-- YOUR OBJECTIVE --
Filter the entries that follow, copying every line in which the word "Mailand" appears.
[[ DATA SECTION open ]]
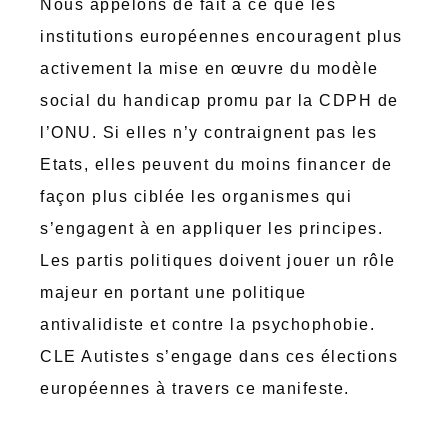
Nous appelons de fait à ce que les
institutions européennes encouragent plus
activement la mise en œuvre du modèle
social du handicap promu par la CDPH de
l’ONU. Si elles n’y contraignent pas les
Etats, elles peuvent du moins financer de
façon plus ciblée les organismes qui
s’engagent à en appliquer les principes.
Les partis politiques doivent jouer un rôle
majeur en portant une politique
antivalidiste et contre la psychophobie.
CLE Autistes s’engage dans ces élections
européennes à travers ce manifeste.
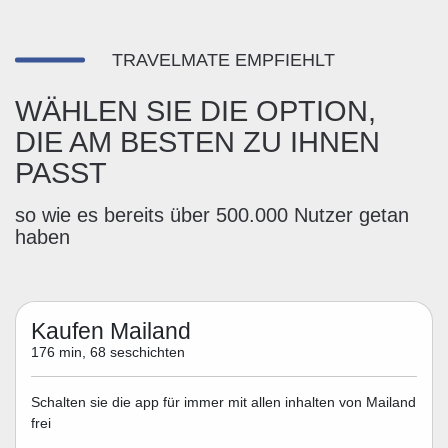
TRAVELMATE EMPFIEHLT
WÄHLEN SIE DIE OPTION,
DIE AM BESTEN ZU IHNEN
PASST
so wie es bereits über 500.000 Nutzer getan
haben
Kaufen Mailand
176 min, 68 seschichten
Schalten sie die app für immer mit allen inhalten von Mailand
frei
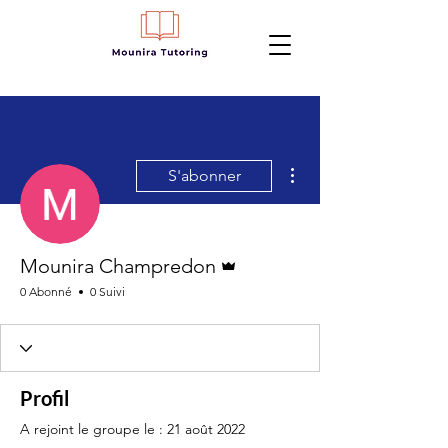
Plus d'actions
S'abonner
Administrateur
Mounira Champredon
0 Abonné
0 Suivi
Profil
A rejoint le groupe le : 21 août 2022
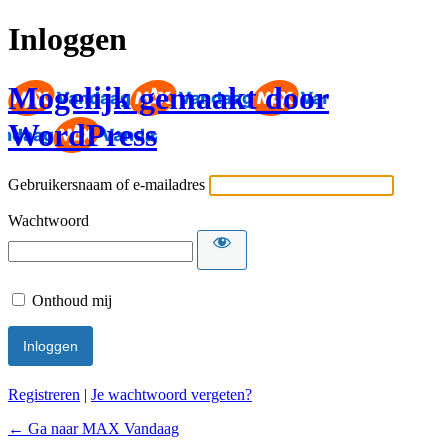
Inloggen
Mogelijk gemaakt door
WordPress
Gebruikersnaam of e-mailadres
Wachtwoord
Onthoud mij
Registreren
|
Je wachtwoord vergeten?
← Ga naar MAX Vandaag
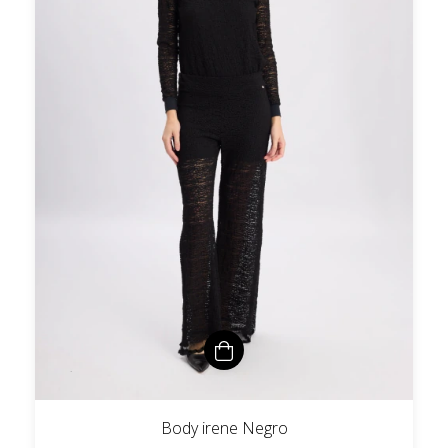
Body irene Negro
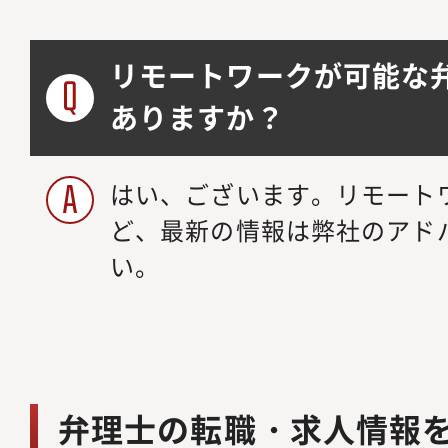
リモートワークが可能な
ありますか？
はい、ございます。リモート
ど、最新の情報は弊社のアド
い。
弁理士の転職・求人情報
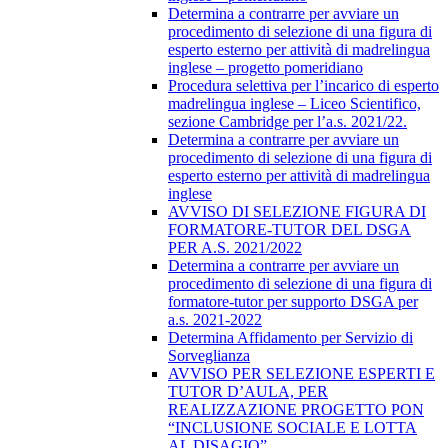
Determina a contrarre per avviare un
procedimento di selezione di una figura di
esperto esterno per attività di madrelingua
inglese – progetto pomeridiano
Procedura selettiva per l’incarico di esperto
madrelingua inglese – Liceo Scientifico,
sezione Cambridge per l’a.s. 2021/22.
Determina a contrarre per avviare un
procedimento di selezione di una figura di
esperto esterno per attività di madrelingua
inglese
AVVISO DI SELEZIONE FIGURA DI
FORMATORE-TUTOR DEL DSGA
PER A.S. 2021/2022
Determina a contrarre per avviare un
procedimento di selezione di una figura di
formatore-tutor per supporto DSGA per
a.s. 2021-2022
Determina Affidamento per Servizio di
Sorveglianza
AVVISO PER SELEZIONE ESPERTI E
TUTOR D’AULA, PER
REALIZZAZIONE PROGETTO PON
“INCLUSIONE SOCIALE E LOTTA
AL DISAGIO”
[[ DATA SECTION closed ]]
[[ DATA SECTION open ]]
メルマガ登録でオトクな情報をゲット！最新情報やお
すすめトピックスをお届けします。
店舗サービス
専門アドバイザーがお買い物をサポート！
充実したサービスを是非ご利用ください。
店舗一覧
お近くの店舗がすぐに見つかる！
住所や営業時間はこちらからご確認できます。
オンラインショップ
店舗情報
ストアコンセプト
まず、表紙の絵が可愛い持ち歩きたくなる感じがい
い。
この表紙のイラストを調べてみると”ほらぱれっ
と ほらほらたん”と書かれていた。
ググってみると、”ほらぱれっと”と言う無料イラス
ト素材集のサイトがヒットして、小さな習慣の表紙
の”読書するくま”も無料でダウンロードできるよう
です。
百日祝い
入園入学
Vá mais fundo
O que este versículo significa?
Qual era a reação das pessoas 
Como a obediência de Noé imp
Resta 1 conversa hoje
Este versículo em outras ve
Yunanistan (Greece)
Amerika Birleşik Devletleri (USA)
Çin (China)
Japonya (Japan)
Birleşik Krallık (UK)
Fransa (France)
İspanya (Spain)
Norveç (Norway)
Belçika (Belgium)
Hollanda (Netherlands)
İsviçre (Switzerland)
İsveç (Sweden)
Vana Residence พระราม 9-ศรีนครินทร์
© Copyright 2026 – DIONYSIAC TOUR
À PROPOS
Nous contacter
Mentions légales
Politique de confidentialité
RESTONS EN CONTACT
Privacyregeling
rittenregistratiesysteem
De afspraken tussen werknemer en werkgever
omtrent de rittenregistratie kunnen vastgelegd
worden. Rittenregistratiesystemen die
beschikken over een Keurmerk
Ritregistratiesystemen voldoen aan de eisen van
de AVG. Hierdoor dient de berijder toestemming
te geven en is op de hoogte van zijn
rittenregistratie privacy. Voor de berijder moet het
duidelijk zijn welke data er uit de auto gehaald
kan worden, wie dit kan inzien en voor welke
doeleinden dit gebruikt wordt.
[[ DATA SECTION closed ]]
[[ DATA SECTION open ]]
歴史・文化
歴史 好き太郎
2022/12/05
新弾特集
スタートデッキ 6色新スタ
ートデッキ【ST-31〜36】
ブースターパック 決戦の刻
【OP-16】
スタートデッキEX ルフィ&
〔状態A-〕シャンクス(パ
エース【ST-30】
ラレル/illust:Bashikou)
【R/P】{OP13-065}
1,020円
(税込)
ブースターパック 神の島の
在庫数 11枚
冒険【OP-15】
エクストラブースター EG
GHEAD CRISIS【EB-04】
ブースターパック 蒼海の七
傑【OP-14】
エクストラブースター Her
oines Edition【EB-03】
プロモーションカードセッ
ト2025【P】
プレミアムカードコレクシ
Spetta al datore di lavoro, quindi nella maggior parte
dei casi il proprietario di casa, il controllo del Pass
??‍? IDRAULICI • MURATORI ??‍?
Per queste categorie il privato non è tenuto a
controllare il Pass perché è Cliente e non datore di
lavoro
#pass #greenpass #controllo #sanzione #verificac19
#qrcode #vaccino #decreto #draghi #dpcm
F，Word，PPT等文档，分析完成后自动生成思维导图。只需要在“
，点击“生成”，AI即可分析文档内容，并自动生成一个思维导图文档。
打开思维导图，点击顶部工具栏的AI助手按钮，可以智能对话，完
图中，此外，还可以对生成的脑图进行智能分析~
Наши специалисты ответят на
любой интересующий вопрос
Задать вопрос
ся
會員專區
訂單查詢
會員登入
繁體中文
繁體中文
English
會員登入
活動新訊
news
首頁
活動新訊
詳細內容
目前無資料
[[ DATA SECTION closed ]]
-- RESPONSE BOX --
Kaufen Mailand
Schalten sie die app für immer mit allen inhalten von Mailand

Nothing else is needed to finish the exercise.